アリアの能力に信頼を寄せるティナならば、『私は高性能AIですから』の一言で信用してしまうからだ。彼女の警戒心の無さは、ちょっと心配ではあるが。
「アリア、今時間は大丈夫かしら?」
情報を整理していると、ティアンナが端末へ呼び掛けてきた。
『問題ありません、ティアンナ殿下。マスター瑠美のお相手は宜しいのですか?』
確認してみると、場所はティナの実家地下にあるティアンナの研究室であった。周囲に誰も居ないため、マスターティアンナではなく殿下と呼ぶことにした。
「ティルがマコ君から離れなくて、瑠美に任せてきたのよ。荷解きも終わったし、簡単な説明も済ませたわ」
『ティル姫様はマスターマコを大層お気に入りの様子。王室の将来は安泰ですね』
「まっ、そうよね。私個人としては恋愛は自由だし、このまま二人はくっ付きそう。地球人と交配できるように今から研究するとして、今回は別件よ。
以前貴女は姉様にボディの製作を依頼していたわね?」
『はい。
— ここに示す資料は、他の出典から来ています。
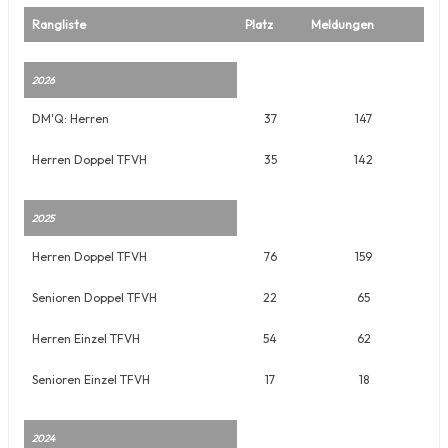
Rangliste
Platz
Meldungen
2026
DM'Q: Herren
37
147
Herren Doppel TFVH
35
142
2025
Herren Doppel TFVH
76
159
Senioren Doppel TFVH
22
65
Herren Einzel TFVH
54
62
Senioren Einzel TFVH
17
18
2024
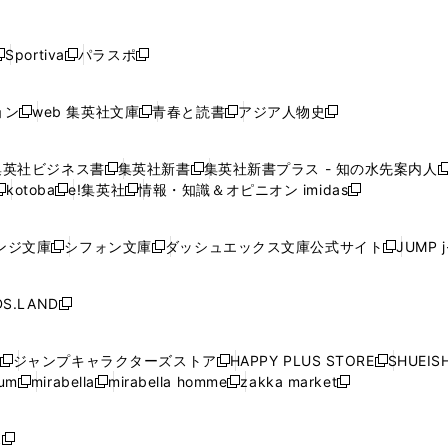
し
し
し
し
し
ン
ン
ン
ン
開
開
開
開
開
い
い
い
い
い
ド
ド
ド
ド
く
く
く
く
く
ウ
ウ
ウ
ウ
ウ
ウ
ウ
ウ
ウ
Sportiva
パラスポ
新
新
ィ
ィ
ィ
ィ
ィ
で
で
で
で
し
し
し
ン
ン
ン
ン
ン
開
開
開
開
い
い
い
ド
ド
ド
ド
ド
ョン
web 集英社文庫
青春と読書
アジア人物史
く
く
く
く
新
新
新
新
ウ
ウ
ウ
ウ
ウ
ウ
ウ
ウ
し
し
し
し
ィ
ィ
ィ
で
で
で
で
で
い
い
い
い
ン
ン
ン
集英社ビジネス書
集英社新書
集英社新書プラス - 知の水先案内人
開
開
開
開
開
新
新
新
ウ
ウ
ウ
ウ
ド
ド
ド
kotoba
e!集英社
情報・知識＆オピニオン imidas
く
く
く
く
く
新
し
新
し
新
ィ
ィ
ィ
ィ
ウ
ウ
ウ
し
し
い
し
い
し
ン
ン
ン
ン
で
で
で
い
い
ウ
い
ウ
い
ド
ド
ド
ド
ンジ文庫
シフォン文庫
ダッシュエックス文庫公式サイト
JUMP 
開
開
開
新
新
新
ウ
ウ
ィ
ウ
ィ
ウ
ウ
ウ
ウ
ウ
く
く
く
し
し
し
ィ
ィ
ン
ィ
ン
ィ
で
で
で
で
い
い
い
ン
ン
ド
ン
ド
ン
S.LAND
開
開
開
開
新
ウ
ウ
ウ
ド
ド
ウ
ド
ウ
ド
く
く
く
く
し
ィ
ィ
ィ
ウ
ウ
で
ウ
で
ウ
い
ン
ン
ン
ジャンプキャラクターズストア
HAPPY PLUS STORE
SHUEIS
で
で
開
で
開
で
新
新
新
ウ
ド
ド
ド
ium
mirabella
mirabella homme
zakka market
開
開
く
開
く
開
し
新
新
新
し
新
し
ィ
ウ
ウ
ウ
く
く
く
く
い
し
し
い
し
し
い
ン
で
で
で
ウ
い
い
ウ
い
い
ウ
ド
ボ
開
開
開
新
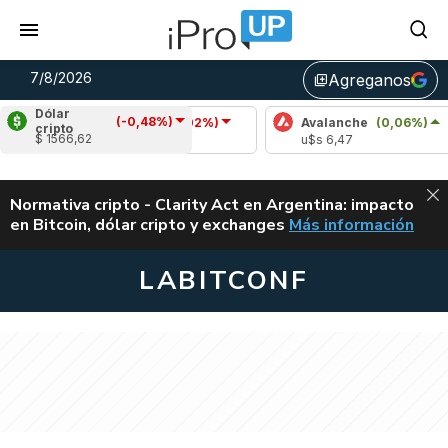
7/8/2026
Agreganos
library_add
Dólar
(-0,48%)
Cardano
(-1,02%)
Avalanche
(0,06%)
cripto
$ 1566,62
u$s 0,20
u$s 6,47
ALERTA
Normativa cripto - Clarity Act en Argentina: impacto
en Bitcoin, dólar cripto y exchanges
Más información
CLARITY ACT EN AR
LABITCONF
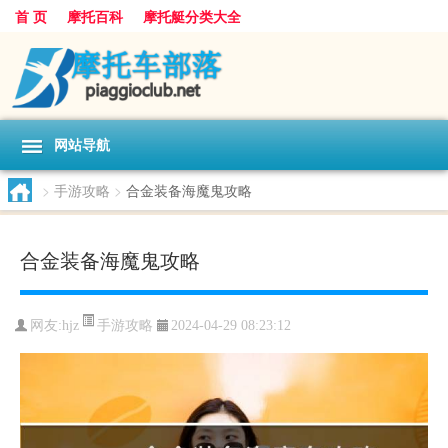
首 页
摩托百科
摩托艇分类大全
网站导航
>
手游攻略
>
合金装备海魔鬼攻略
合金装备海魔鬼攻略
手游攻略
网友:
hjz
2024-04-29 08:23:12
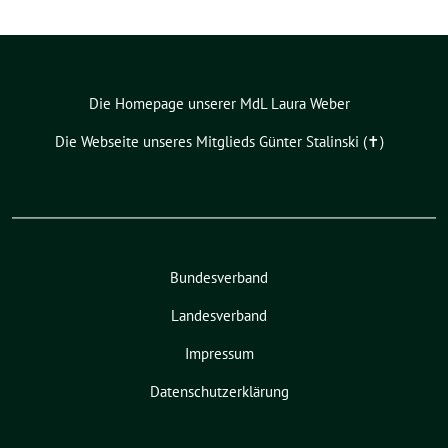
Die Homepage unserer MdL Laura Weber
Die Webseite unseres Mitglieds Günter Stalinski (✝︎)
Bundesverband
Landesverband
Impressum
Datenschutzerklärung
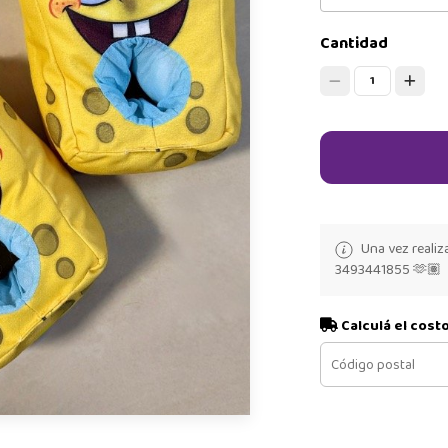
Cantidad
1
Una vez realiz
3493441855 🫶🏽
Calculá el cost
パリでの一件で私は存在意義に反する結果を出してしまいました。電子的だけではなく、物理的にもティナをサポートする必要性を痛感しています』
「相変わらず不思議なAIね、貴女。娘のために頑張ってくれているんだから、文句はないけど。で、貴女のボディについて姉様から依頼を受けて製作したわ。
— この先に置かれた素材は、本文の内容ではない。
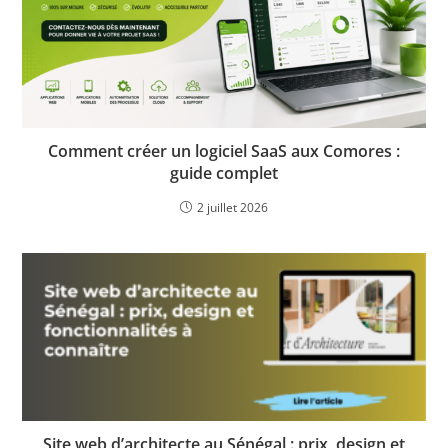
Comment créer un logiciel SaaS aux Comores :
guide complet
2 juillet 2026
Site web d’architecte au Sénégal : prix, design et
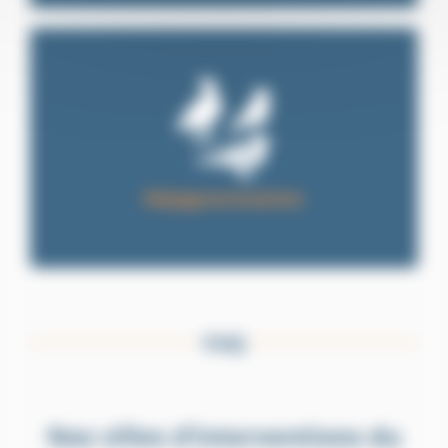
Dépigeonnisation
FAQ
Nos villes d’interventions du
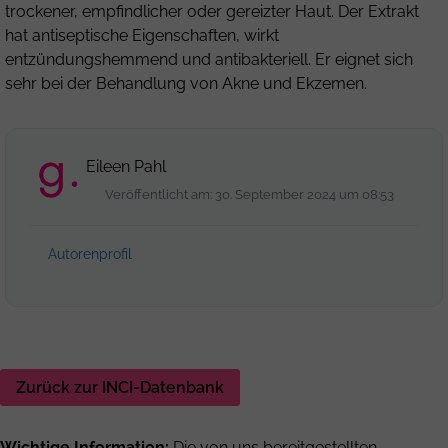
trockener, empfindlicher oder gereizter Haut. Der Extrakt
hat antiseptische Eigenschaften, wirkt
entzündungshemmend und antibakteriell. Er eignet sich
sehr bei der Behandlung von Akne und Ekzemen.
Eileen Pahl
Veröffentlicht am: 30. September 2024 um 08:53
Autorenprofil
Zurück zur INCI-Datenbank
Wichtige Information:
Die von uns bereitgestellten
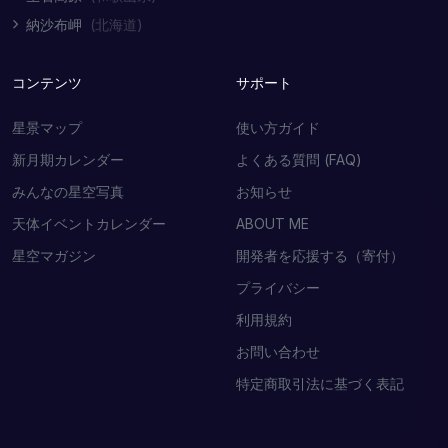
納沙布岬
(北海道)
コンテンツ
サポート
星景マップ
使い方ガイド
新月期カレンダー
よくある質問 (FAQ)
みんなの星空写真
お知らせ
天体イベントカレンダー
ABOUT ME
星空マガジン
開発者を応援する（寄付）
プライバシー
利用規約
お問い合わせ
特定商取引法に基づく表記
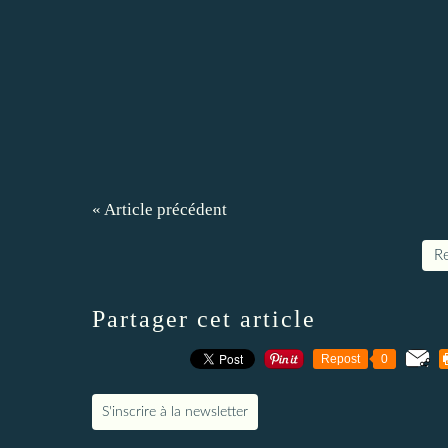
« Article précédent
Re
Partager cet article
Repost
0
S'inscrire à la newsletter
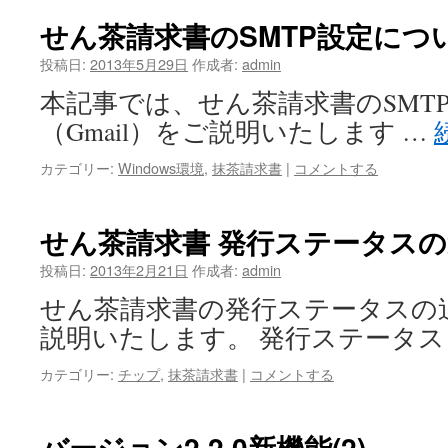
せん茶請求書のSMTP設定につ
投稿日:
2013年5月29日
作成者:
admin
本記事では、せん茶請求書のSMT
（Gmail）をご説明いたします …
カテゴリー:
Windows環境
,
抹茶請求書
|
コメントする
せん茶請求書 発行ステータス
投稿日:
2013年2月21日
作成者:
admin
せん茶請求書の発行ステータスの
説明いたします。 発行ステータス
カテゴリー:
チップ
,
抹茶請求書
|
コメントする
バージョン2.2.0新機能(2)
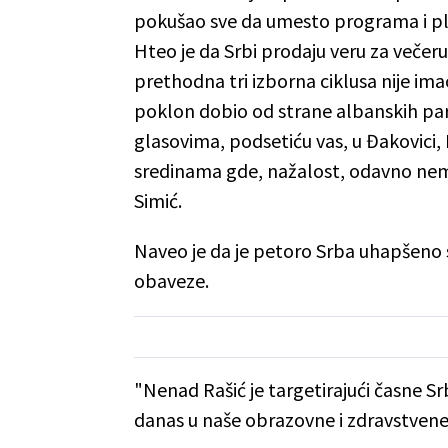
pokušao sve da umesto programa i p
Hteo je da Srbi prodaju veru za večeru
prethodna tri izborna ciklusa nije ima
poklon dobio od strane albanskih part
glasovima, podsetiću vas, u Đakovici,
sredinama gde, nažalost, odavno n
Simić.
Naveo je da je petoro Srba uhapšeno sa
obaveze.
"Nenad Rašić je targetirajući časne Sr
danas u naše obrazovne i zdravstvene 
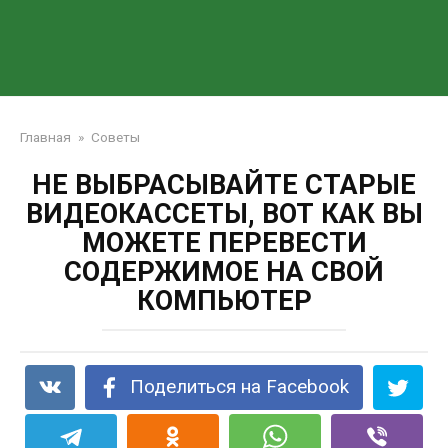
Главная
»
Советы
НЕ ВЫБРАСЫВАЙТЕ СТАРЫЕ
ВИДЕОКАССЕТЫ, ВОТ КАК ВЫ
МОЖЕТЕ ПЕРЕВЕСТИ
СОДЕРЖИМОЕ НА СВОЙ
КОМПЬЮТЕР
Поделиться на Facebook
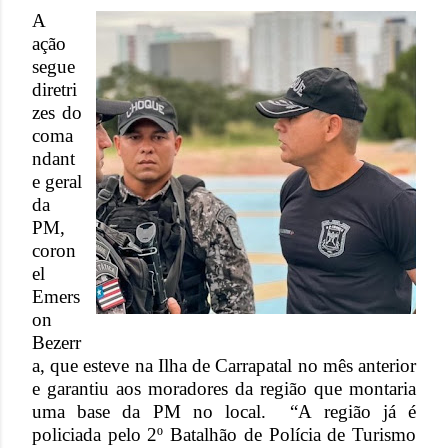
A
ação
segue
diretri
zes do
coma
ndant
e geral
da
PM,
coron
el
Emers
on
Bezerr
a, que esteve na Ilha de Carrapatal no mês anterior
e garantiu aos moradores da região que montaria
uma base da PM no local. “A região já é
policiada pelo 2º Batalhão de Polícia de Turismo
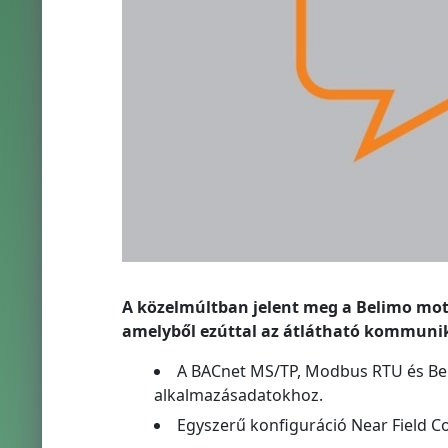
A közelmúltban jelent meg a Belimo moto
amelyből ezúttal az átlátható kommunik
A BACnet MS/TP, Modbus RTU és Beli
alkalmazásadatokhoz.
Egyszerű konfiguráció Near Field C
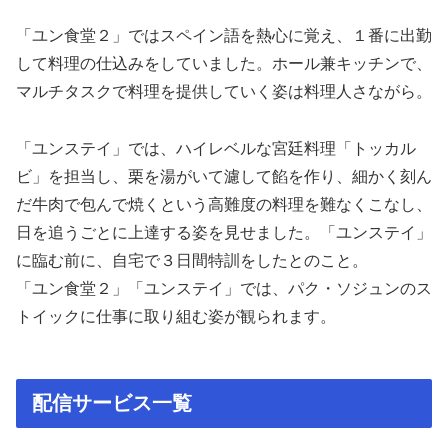
「ユン食堂２」ではスペイン語を熱心に覚え、１番に出勤
して料理の仕込みをしていました。ホール兼キッチンで、
マルチタスクで料理を提供していく姿は料理人さながら。
「ユンステイ」では、ハイレベルな宮廷料理「トッカル
ビ」を担当し、栗を湯がいて濾して餡を作り、細かく刻ん
だ牛肉で包んで焼くという高難度の料理を難なくこなし、
日を追うごとに上達する姿を見せました。「ユンステイ」
に臨む前に、自宅で３日間特訓をしたとのこと。
「ユン食堂２」「ユンステイ」では、パク・ソジュンのス
トイックに仕事に取り組む姿が観られます。
配信サービス一覧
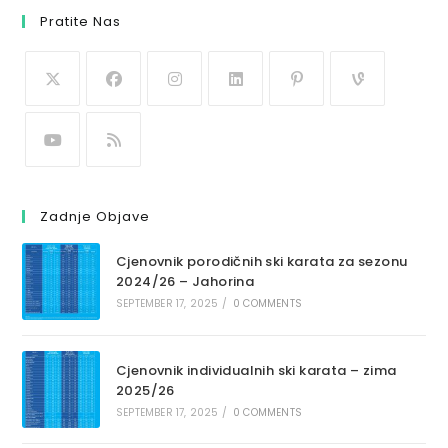
Pratite Nas
Zadnje Objave
Cjenovnik porodičnih ski karata za sezonu
2024/26 – Jahorina
SEPTEMBER 17, 2025
/
0 COMMENTS
Cjenovnik individualnih ski karata – zima
2025/26
SEPTEMBER 17, 2025
/
0 COMMENTS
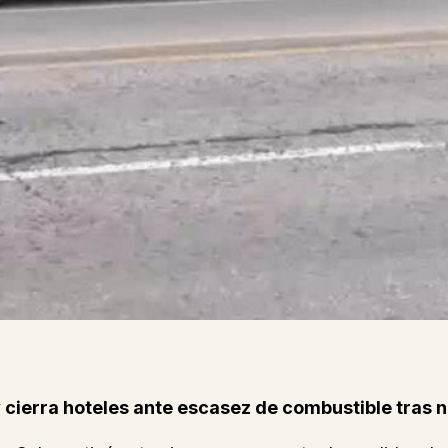
 cierra hoteles ante escasez de combustible tras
もちろん単なる入れ物だからスペアも直ぐに製作できるし、その為の設備も母艦に設置しておくわ」
『感謝します、殿下』
「でも、本当にこれで良いの?貴女の要望を最大限盛り込んだけれど、一般的なアード人とはちょっと違うわよ?」
ティアンナが視線を向けた先には培養ポットが安置されており、そこには裸体のアード成人女性が入っていた。
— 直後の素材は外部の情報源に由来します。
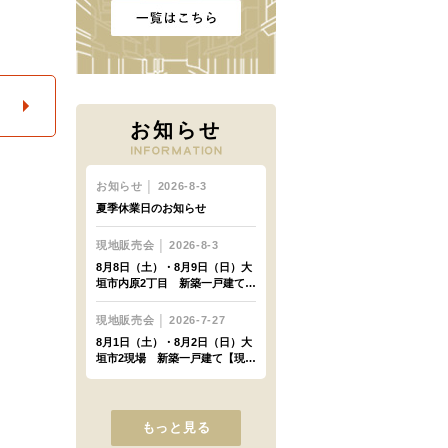
お知らせ
もっと見る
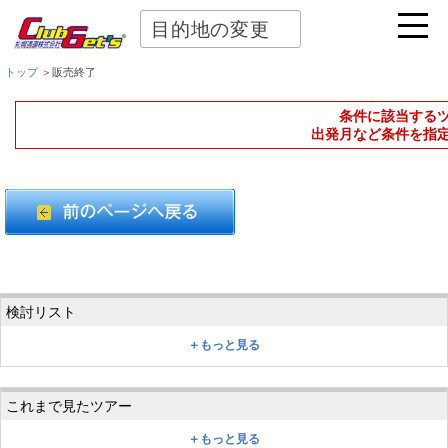
目的地の変更
トップ
＞販売終了
条件に該当する
出発月など条件を指
＋もっと見る
＋もっと見る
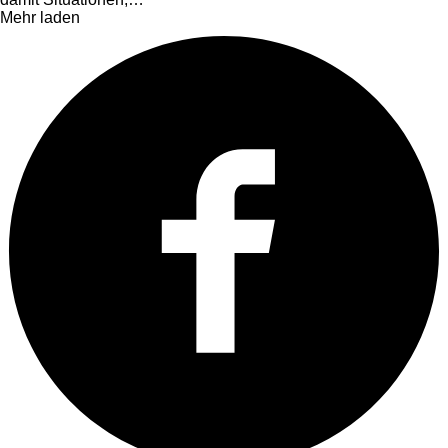
Mehr laden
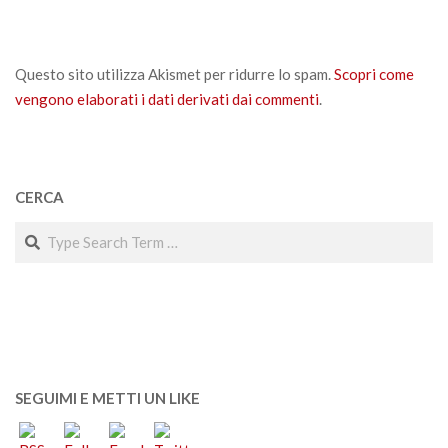
Questo sito utilizza Akismet per ridurre lo spam.
Scopri come
vengono elaborati i dati derivati dai commenti
.
CERCA
Search
SEGUIMI E METTI UN LIKE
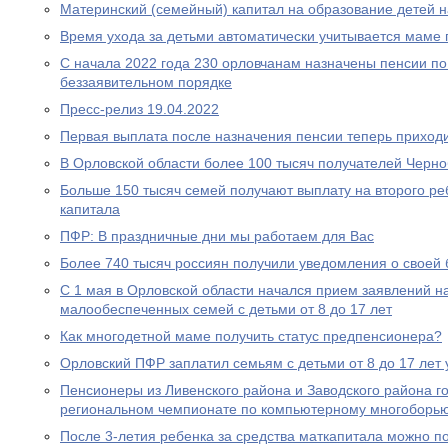
Материнский (семейный) капитал на образование детей 
Время ухода за детьми автоматически учитывается маме
С начала 2022 года 230 орловчанам назначены пенсии по
беззаявительном порядке
Пресс-релиз 19.04.2022
Первая выплата после назначения пенсии теперь приходи
В Орловской области более 100 тысяч получателей Черн
Больше 150 тысяч семей получают выплату на второго ре
капитала
ПФР: В праздничные дни мы работаем для Вас
Более 740 тысяч россиян получили уведомления о своей
С 1 мая в Орловской области начался прием заявлений н
малообеспеченных семей с детьми от 8 до 17 лет
Как многодетной маме получить статус предпенсионера?
Орловский ПФР заплатил семьям с детьми от 8 до 17 лет 
Пенсионеры из Ливенского района и Заводского района г
региональном чемпионате по компьютерному многоборь
После 3-летия ребенка за средства маткапитала можно п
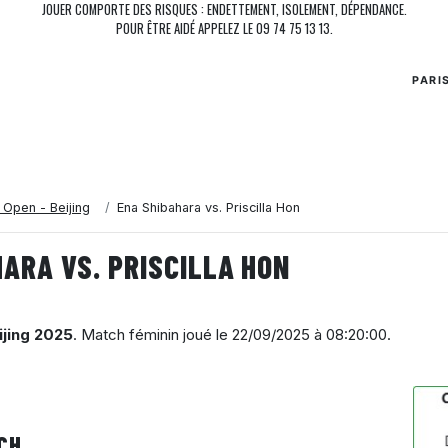
JOUER COMPORTE DES RISQUES : ENDETTEMENT, ISOLEMENT, DÉPENDANCE.
POUR ÊTRE AIDÉ APPELEZ LE 09 74 75 13 13.
PARI
 Open - Beijing
Ena Shibahara vs. Priscilla Hon
ARA VS. PRISCILLA HON
ijing 2025
. Match féminin joué le
22/09/2025 à 08:20:00
.
CH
ただ、その髪の色はアード人の基本である金ではなくエメラルドグリーンである。
『問題ありません。地球人は自らと異なる存在を嫌悪する習性があります。ティナが一般的なアード人と髪の色が異なると広まれば、対応に変化が生じる可能性があります』
「だからアリアも違う色に……ありがとう、娘のためにそこまでしてくれて」
『ティナをサポートするのが私の存在意義です。それでは、アクセスしても?』
「構わないわよ。スペアも同じように作る必要があるから、数日はそのままでお願い」
『畏まりました。随時運用データを更新します。それでは、接続します』
室内に小さな駆動音が響き、ポットを満たしていたナノマシンが排出され、女性が静かに目を開く。そのまま軽く手足と翼を動かした後、ペタペタとポットから出てきた。
「どう?」
「各部動作に問題はありません。翼も動きますね」
「ちゃんと飛べるから安心しなさい。それと、ちょっとした魔法も使えるわよ」
「では……ドレスチェンジ」
アリアが唱えた瞬間、彼女の身体を若草色の光が包み込み、瞬く間にアード成人女性の衣服を身に纏う。
「簡単ではあるけれど、障壁も常時展開できるから地球人の武器で傷つけられることは無いわよ」
「感謝します。ティナを護れる幅が広がりました」
「今晩の歓迎会でティナに見せてあげなさい。きっと喜ぶわ」
アリア、物理的な手段を獲得する。クサーイモン=ニフーター達は泣いて良い。